[Data extracts Boundary: Start]

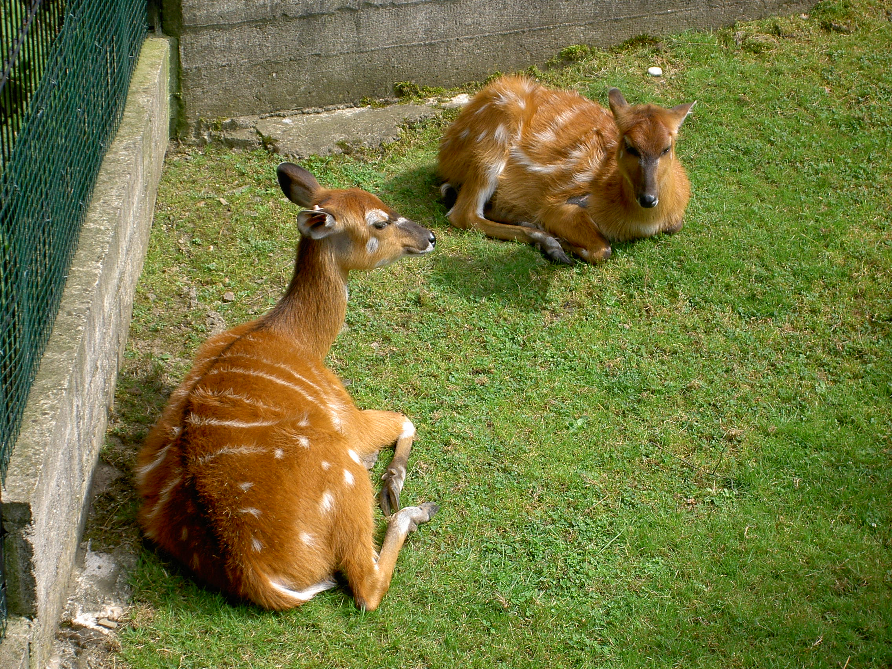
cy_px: 334
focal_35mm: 102
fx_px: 2628
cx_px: 446
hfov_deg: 19.3
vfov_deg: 14.5
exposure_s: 1/100
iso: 50
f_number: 4.9
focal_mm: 16.8
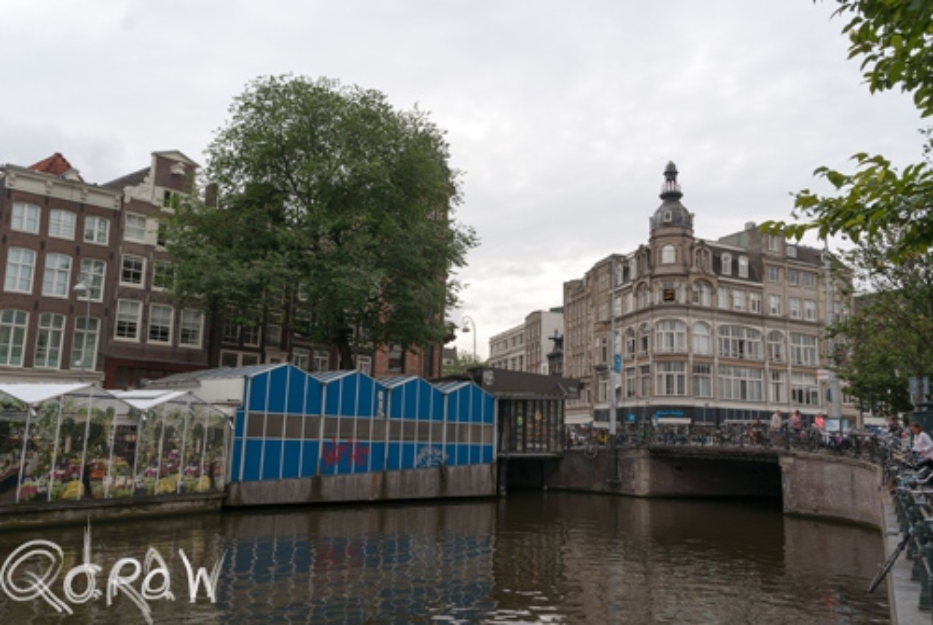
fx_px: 701
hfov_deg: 67.3
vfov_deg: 48.1
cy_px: 312
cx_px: 466
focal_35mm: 27
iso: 100
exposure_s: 1/80
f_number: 9
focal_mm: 18
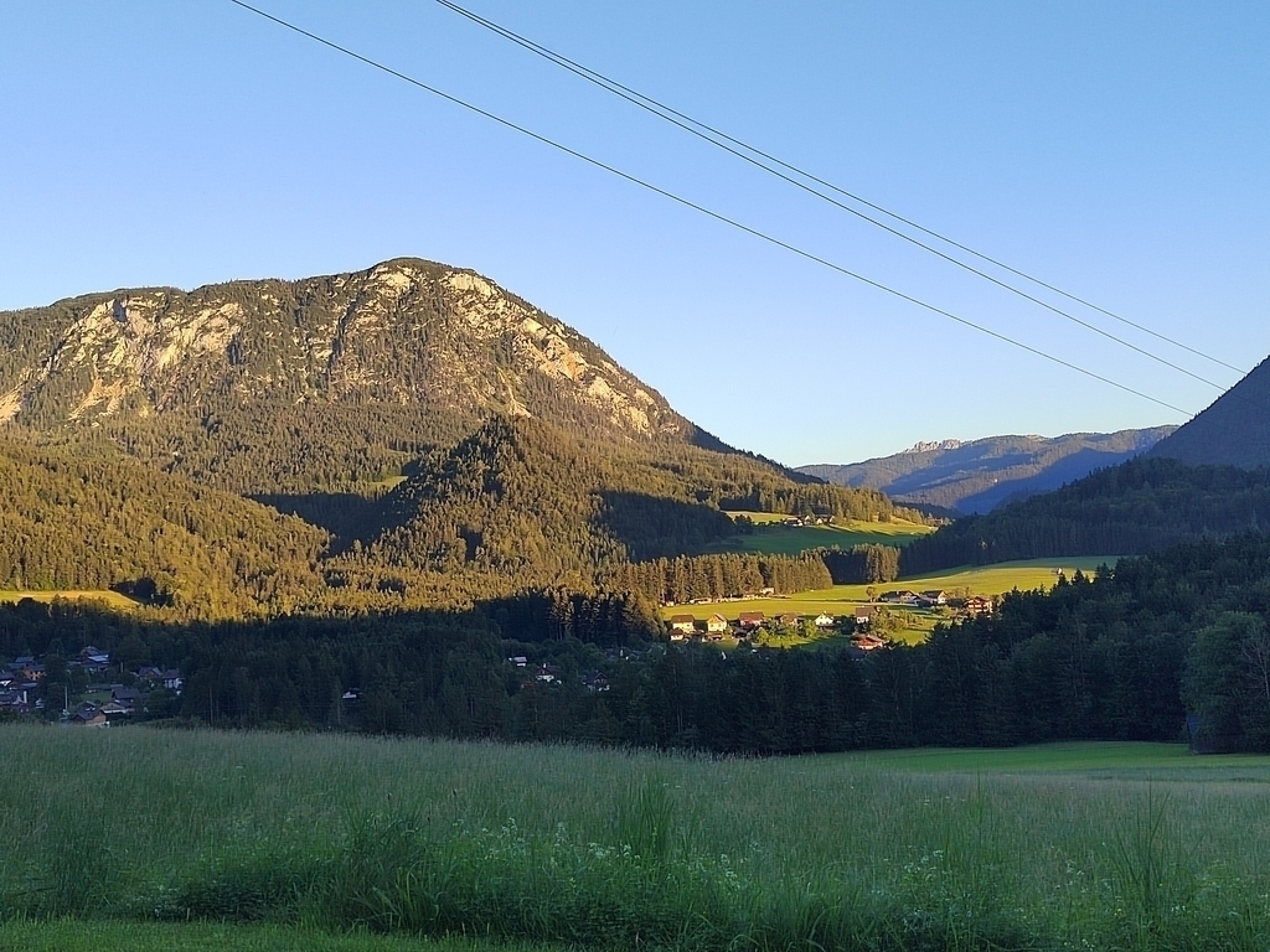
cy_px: 476
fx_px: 1578
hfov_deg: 43.9
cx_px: 635
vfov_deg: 33.6
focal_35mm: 43
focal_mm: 5.52
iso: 466
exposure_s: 1/681
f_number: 1.9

[Data extracts Boundary: End]

**Exercise details**
Everything in the entries above should be printed again exactly, apart from the pictures.

**Written answer**
cy_px: 334
focal_35mm: 102
fx_px: 2628
cx_px: 446
hfov_deg: 19.3
vfov_deg: 14.5
exposure_s: 1/100
iso: 50
f_number: 4.9
focal_mm: 16.8
fx_px: 701
hfov_deg: 67.3
vfov_deg: 48.1
cy_px: 312
cx_px: 466
focal_35mm: 27
iso: 100
exposure_s: 1/80
f_number: 9
focal_mm: 18
cy_px: 476
fx_px: 1578
hfov_deg: 43.9
cx_px: 635
vfov_deg: 33.6
focal_35mm: 43
focal_mm: 5.52
iso: 466
exposure_s: 1/681
f_number: 1.9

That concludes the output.